Author: David Henson
I regain consciousness in a small hut made from sweet-smelling grass and blue sticks. A male garbed in the same type of grass stands over me. When he notices my eyes are open, he looks away and begins clicking and whistling. I ask about my crewmates. He becomes silent and, bending at the waist, backs out of the hut.
I take a few moments to rub my arms and legs then walk unsteadily outside. I find I’m in the center of a small spiral of huts. The village is surrounded by fields being worked by people walking behind animals that resemble horses with moose antlers. They must be morse, I chuckle aloud, trying to ease the tension squeezing my throat.
A woman with bright red, green and orange hair approaches me. Averting her eyes from mine, she lays a basket of what appears to be fruits at my feet. Then, bending at the waist, she backs away quickly. When I thank her, she drops to her knees and looks over her head. Yes, I come from the heavens I say, pointing to the sky. The woman flings herself to the ground and begins whistling loudly.
I see, beyond the field of workers and morse, the wreck of my ship.
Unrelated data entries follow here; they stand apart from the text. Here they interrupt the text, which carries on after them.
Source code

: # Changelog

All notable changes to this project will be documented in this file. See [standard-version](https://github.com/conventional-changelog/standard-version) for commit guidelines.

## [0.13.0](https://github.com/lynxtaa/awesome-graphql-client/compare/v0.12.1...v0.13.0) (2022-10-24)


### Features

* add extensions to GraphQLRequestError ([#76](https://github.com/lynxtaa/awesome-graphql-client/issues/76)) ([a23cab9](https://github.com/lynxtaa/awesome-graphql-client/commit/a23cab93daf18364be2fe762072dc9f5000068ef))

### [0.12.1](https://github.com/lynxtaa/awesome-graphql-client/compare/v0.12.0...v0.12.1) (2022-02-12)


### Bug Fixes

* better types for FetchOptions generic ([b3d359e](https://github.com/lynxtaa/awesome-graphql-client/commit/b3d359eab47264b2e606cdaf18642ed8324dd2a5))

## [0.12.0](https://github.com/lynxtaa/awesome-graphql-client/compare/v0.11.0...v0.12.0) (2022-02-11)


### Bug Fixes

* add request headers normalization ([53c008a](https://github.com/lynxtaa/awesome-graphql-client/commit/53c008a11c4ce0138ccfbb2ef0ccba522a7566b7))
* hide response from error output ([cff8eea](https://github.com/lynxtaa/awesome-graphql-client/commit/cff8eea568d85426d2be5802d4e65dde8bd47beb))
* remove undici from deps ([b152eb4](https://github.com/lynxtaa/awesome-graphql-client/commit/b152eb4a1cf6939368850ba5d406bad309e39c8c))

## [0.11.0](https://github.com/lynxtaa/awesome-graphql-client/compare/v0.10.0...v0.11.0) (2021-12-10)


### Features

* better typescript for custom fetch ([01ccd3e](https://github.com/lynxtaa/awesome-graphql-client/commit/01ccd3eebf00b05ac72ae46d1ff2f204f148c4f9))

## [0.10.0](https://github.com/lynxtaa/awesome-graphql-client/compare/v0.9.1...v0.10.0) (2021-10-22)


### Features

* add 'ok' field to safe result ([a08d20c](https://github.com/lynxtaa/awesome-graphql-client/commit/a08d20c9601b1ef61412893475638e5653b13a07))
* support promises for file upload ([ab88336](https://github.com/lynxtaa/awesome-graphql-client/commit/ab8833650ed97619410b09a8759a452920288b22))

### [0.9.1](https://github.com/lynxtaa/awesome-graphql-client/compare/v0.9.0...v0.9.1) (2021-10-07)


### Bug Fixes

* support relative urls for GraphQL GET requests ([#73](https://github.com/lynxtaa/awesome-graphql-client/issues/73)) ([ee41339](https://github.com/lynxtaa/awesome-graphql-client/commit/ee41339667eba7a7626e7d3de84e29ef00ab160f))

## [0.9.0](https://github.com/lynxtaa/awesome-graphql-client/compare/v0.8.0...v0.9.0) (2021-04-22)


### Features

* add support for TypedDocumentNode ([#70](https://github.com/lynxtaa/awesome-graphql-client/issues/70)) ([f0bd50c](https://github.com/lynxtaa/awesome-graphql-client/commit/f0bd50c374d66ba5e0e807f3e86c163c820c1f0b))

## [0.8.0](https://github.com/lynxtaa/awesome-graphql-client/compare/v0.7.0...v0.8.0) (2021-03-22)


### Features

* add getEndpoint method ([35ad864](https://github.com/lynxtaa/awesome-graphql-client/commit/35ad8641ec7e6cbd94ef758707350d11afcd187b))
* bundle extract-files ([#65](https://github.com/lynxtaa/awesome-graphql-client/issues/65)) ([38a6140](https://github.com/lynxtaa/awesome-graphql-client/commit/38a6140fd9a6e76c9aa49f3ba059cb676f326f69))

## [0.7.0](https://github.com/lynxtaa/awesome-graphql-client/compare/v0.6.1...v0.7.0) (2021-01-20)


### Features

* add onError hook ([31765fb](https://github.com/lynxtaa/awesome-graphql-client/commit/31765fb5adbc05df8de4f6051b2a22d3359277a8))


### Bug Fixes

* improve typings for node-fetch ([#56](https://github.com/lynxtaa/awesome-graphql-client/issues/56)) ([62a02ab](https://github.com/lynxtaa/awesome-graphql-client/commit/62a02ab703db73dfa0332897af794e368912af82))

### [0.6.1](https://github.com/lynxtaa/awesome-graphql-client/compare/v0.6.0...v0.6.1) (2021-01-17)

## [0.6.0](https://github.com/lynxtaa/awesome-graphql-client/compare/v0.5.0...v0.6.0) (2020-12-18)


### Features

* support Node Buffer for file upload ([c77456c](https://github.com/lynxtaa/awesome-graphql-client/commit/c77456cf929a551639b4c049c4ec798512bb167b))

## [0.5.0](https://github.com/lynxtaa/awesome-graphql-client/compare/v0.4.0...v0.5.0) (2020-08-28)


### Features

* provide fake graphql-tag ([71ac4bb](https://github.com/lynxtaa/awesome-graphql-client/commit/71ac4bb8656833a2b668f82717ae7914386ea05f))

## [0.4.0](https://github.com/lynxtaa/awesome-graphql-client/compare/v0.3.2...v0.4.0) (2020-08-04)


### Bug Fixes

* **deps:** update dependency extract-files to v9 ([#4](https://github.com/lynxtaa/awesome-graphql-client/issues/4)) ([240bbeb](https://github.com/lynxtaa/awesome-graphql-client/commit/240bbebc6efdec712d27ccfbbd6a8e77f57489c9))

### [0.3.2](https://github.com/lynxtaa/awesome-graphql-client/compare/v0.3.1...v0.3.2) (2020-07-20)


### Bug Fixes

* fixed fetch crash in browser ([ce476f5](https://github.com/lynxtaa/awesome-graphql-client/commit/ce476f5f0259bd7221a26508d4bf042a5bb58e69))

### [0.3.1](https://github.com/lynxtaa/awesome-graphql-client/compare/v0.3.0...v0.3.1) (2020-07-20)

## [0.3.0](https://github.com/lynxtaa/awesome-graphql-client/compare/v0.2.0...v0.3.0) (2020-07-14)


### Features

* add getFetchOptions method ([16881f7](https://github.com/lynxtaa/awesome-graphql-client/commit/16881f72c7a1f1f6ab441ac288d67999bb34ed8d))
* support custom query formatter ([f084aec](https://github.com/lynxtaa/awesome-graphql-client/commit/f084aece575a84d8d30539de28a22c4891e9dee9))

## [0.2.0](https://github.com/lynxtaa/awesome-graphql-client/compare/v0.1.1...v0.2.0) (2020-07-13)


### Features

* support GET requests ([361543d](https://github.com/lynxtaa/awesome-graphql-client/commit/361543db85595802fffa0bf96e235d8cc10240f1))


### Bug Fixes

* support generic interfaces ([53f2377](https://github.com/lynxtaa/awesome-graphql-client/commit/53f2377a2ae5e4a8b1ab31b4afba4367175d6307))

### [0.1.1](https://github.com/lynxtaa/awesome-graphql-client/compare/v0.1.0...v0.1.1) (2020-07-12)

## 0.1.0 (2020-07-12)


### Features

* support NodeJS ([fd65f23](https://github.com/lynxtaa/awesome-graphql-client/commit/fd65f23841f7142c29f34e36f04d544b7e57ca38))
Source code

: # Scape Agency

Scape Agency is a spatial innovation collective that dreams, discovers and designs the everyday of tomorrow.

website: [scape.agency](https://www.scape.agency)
Pieces jutting from the burned-out hull make the craft look like a decaying, beached whale. I walk closer and see men in long, black robes arranging stones around the smoldering crash site. They pause and bow to me. I call the names of my crew. Silence answers.
Feeling dizzy, I return to the hut and sleep. Over the next few days, I’m given more baskets of food, a bitter juice, and something with scales, raw. I gradually grow strong enough to go back outside. When I do, a man with one arm bent behind him approaches me. He clicks erratically, his face contorted.
I touch his back and feel a separated shoulder. I hold it in one hand and grab his arm with the other. This is going to hurt, I say, and jerk. He screams then rotates his arm, falls to his knees and kisses my feet. A crowd begins to gather about me. A lame man and a woman whose face is covered in boils approach. I retreat inside my hut.
A few moments later the whistling and clicking are the loudest I’ve heard. I go back out and see a black-robed man holding a blade to a morse’s throat. No! I shout and snatch the blade. I slice my palm and raise my hand so they can see the blood spiraling down my arm. I’m flesh and blood the same as you, I scream.
The crowd prostrates itself and goes silent. Then a young woman with plain brown hair rises and walks to me. She clicks at the morse, which ambles away. The black-robed man stands. The girl takes the blade from me and gives it to the man. He places it under her chin and looks at me as if waiting for a sign. The throng rises and begins to whistle, the people stamping their feet, clapping their hands, rhythmically. The noise is deafening. Hypnotic. I feel myself wanting to be what the people of the morse believe I am. I draw my finger across my throat.